Scan the records below. Copy every line in which the word "Date" appears.

******

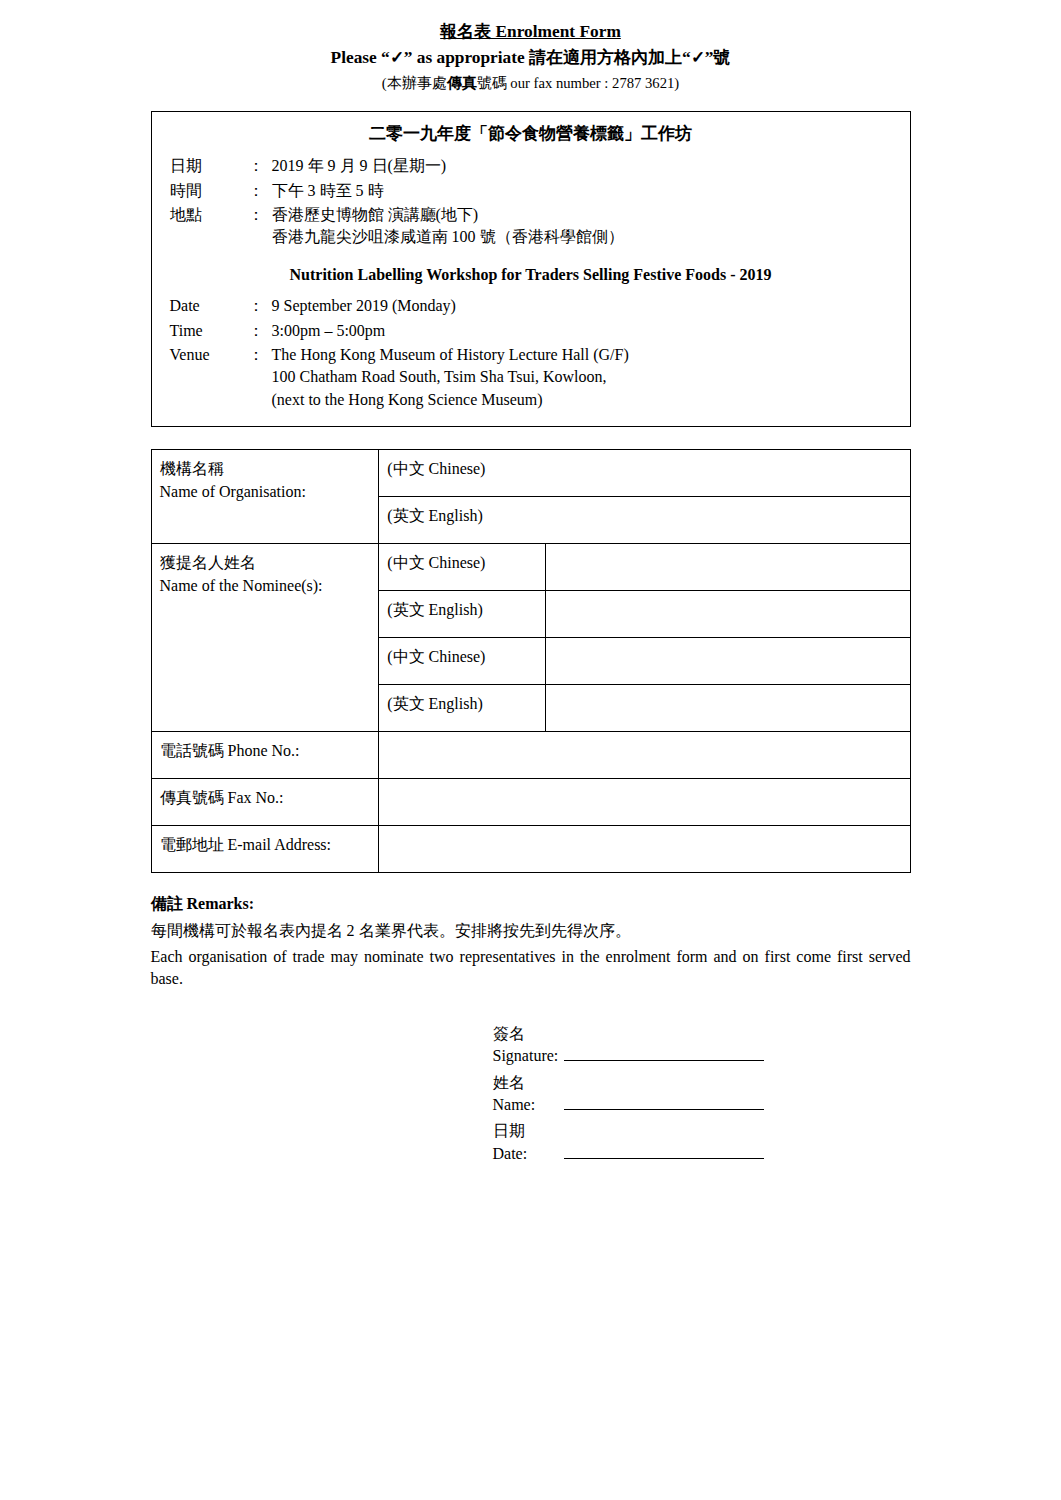報名表 Enrolment Form
Please “✓” as appropriate 請在適用方格內加上“✓”號
(本辦事處傳真號碼 our fax number : 2787 3621)
二零一九年度「節令食物營養標籤」工作坊
| 日期 | ： | 2019 年 9 月 9 日(星期一) |
| 時間 | ： | 下午 3 時至 5 時 |
| 地點 | ： | 香港歷史博物館 演講廳(地下) 香港九龍尖沙咀漆咸道南 100 號（香港科學館側） |
Nutrition Labelling Workshop for Traders Selling Festive Foods - 2019
| Date | ： | 9 September 2019 (Monday) |
| Time | ： | 3:00pm – 5:00pm |
| Venue | ： | The Hong Kong Museum of History Lecture Hall (G/F) 100 Chatham Road South, Tsim Sha Tsui, Kowloon, (next to the Hong Kong Science Museum) |
| 機構名稱 Name of Organisation: | (中文 Chinese) |
| (英文 English) |
| 獲提名人姓名 Name of the Nominee(s): | (中文 Chinese) | |
| (英文 English) | |
| (中文 Chinese) | |
| (英文 English) | |
| 電話號碼 Phone No.: | |
| 傳真號碼 Fax No.: | |
| 電郵地址 E-mail Address: | |
備註 Remarks:
每間機構可於報名表內提名 2 名業界代表。安排將按先到先得次序。
Each organisation of trade may nominate two representatives in the enrolment form and on first come first served base.
| 簽名 Signature: | |
| 姓名 Name: | |
| 日期 Date: | |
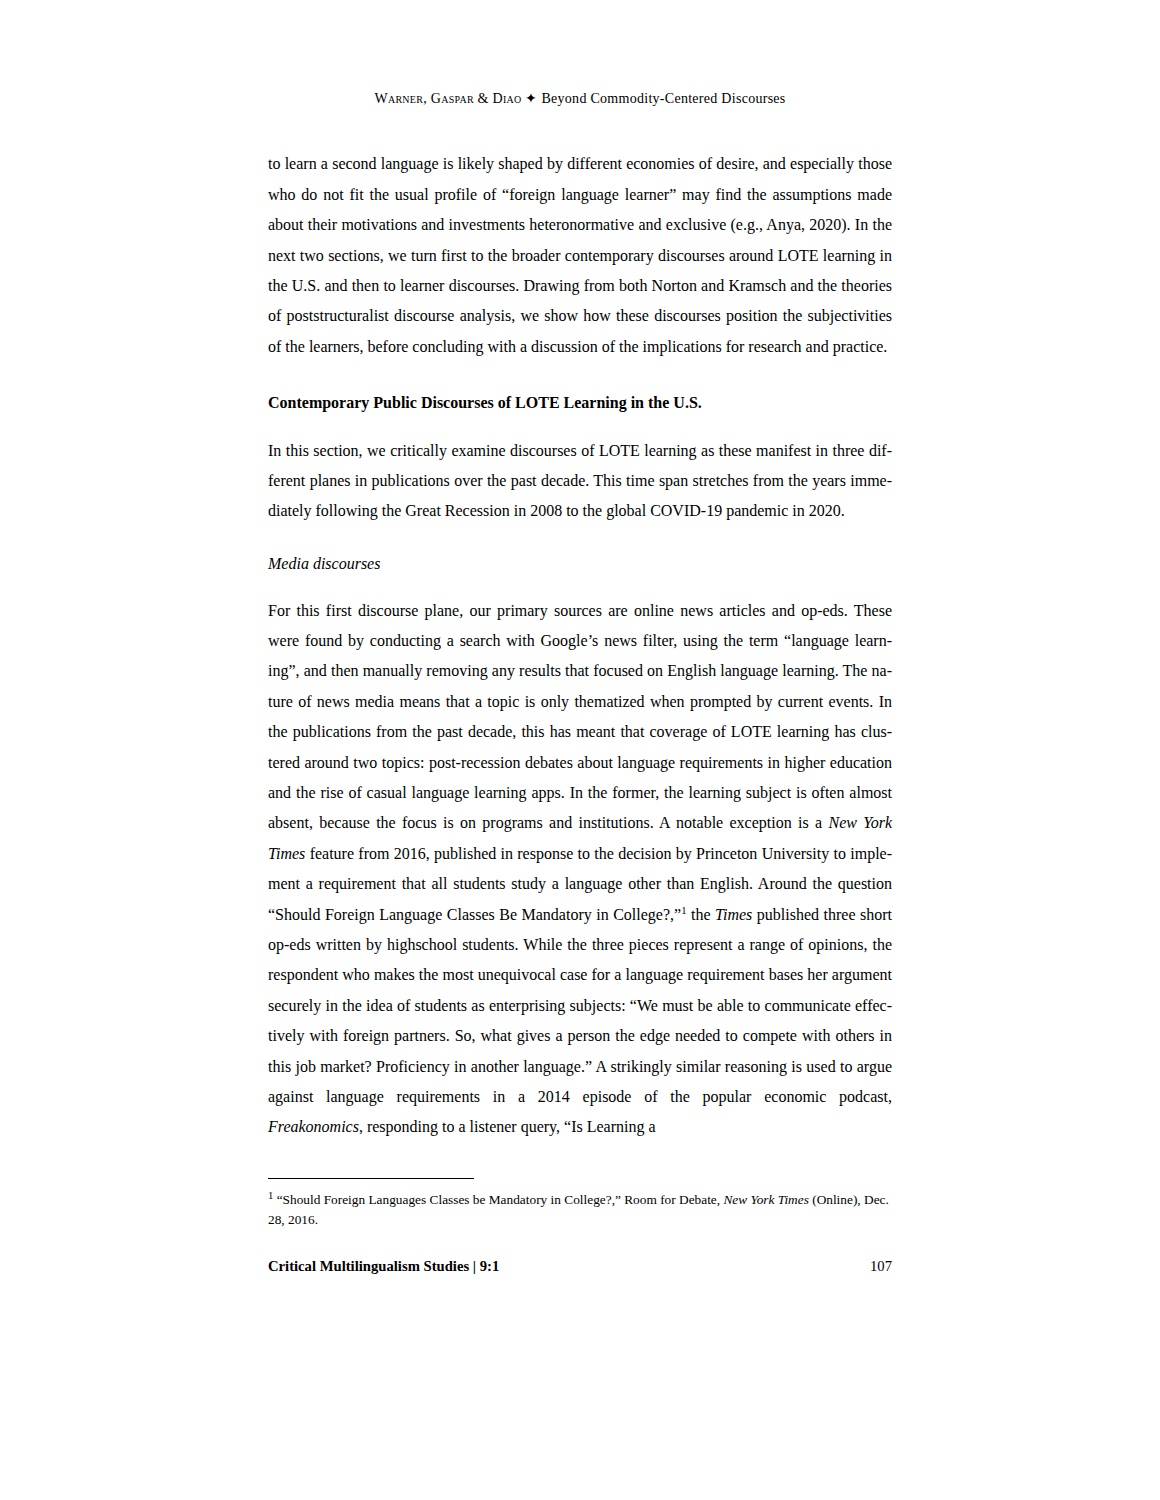Warner, Gaspar & Diao ✦ Beyond Commodity-Centered Discourses
to learn a second language is likely shaped by different economies of desire, and especially those who do not fit the usual profile of “foreign language learner” may find the assumptions made about their motivations and investments heteronormative and exclusive (e.g., Anya, 2020). In the next two sections, we turn first to the broader contemporary discourses around LOTE learning in the U.S. and then to learner discourses. Drawing from both Norton and Kramsch and the theories of poststructuralist discourse analysis, we show how these discourses position the subjectivities of the learners, before concluding with a discussion of the implications for research and practice.
Contemporary Public Discourses of LOTE Learning in the U.S.
In this section, we critically examine discourses of LOTE learning as these manifest in three different planes in publications over the past decade. This time span stretches from the years immediately following the Great Recession in 2008 to the global COVID-19 pandemic in 2020.
Media discourses
For this first discourse plane, our primary sources are online news articles and op-eds. These were found by conducting a search with Google’s news filter, using the term “language learning”, and then manually removing any results that focused on English language learning. The nature of news media means that a topic is only thematized when prompted by current events. In the publications from the past decade, this has meant that coverage of LOTE learning has clustered around two topics: post-recession debates about language requirements in higher education and the rise of casual language learning apps. In the former, the learning subject is often almost absent, because the focus is on programs and institutions. A notable exception is a New York Times feature from 2016, published in response to the decision by Princeton University to implement a requirement that all students study a language other than English. Around the question “Should Foreign Language Classes Be Mandatory in College?,”1 the Times published three short op-eds written by highschool students. While the three pieces represent a range of opinions, the respondent who makes the most unequivocal case for a language requirement bases her argument securely in the idea of students as enterprising subjects: “We must be able to communicate effectively with foreign partners. So, what gives a person the edge needed to compete with others in this job market? Proficiency in another language.” A strikingly similar reasoning is used to argue against language requirements in a 2014 episode of the popular economic podcast, Freakonomics, responding to a listener query, “Is Learning a
1 “Should Foreign Languages Classes be Mandatory in College?,” Room for Debate, New York Times (Online), Dec. 28, 2016.
Critical Multilingualism Studies | 9:1 107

******

Response to this task:
| Date | ： | 9 September 2019 (Monday) |
| 日期 Date: | |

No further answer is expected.